NOAA: Committee Republicans are skeptical that one of the agency’s biggest projects, the $10+ billion Joint Polar Satellite System (JPSS), can be built on time or on budget. It supports “a small redirection of funding” from the system to “explore more cost-effective options for obtaining the data necessary for timely and accurate weather forecasts.” Those land- and air-based alternatives, however, probably “wouldn’t help with climate monitoring,” notes Pew’s Gulledge. But he says it is encouraging that “they recognized the importance of JPSS.”

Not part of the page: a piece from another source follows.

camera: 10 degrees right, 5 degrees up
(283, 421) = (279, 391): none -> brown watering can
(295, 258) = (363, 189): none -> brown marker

Environmental Protection Agency: The lawmakers would eliminate $20.8 million that EPA’s Office of Research and Development spends on “global change research” and would cut an unspecified amount of funding for the agency’s Integrated Risk Information System (IRIS), which assesses chemical hazards. The IRIS program has long been controversial.

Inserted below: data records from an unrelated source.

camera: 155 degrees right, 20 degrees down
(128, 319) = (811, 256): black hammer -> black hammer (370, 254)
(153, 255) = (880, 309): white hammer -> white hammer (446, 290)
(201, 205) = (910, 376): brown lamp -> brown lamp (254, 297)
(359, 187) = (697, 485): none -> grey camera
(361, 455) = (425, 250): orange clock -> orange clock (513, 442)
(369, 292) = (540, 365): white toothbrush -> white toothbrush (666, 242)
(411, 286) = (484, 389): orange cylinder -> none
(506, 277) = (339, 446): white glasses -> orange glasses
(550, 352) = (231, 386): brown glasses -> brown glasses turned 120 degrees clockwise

In a 4-page letter released on 13 October, the ranking Democrat on the science committee, Representative Eddie Bernice Johnson (D-TX), called for “continued federal investment in science and technology as an important component of any serious effort to achieve long-term deficit reduction.” It is “critically important,” she wrote, for the super committee to “include serious revenue enhancements in its set of recommendations. Failure to do so would likely lead to ill-advised pressures for cuts” to “vital areas.” A separate letter circulated by Representatives David Price (D-NC) and Rush Holt (D-NJ) urged the super committee to “ensure that deficit reduction policies strengthen, rather than harm, the nation’s education, science and research infrastructure.” Neither letter identified specific revenue sources or cuts.
Correction: This item has been corrected to reflect that the required deficit reductions total $1.2 trillion over 10 years, not $1.2 billion.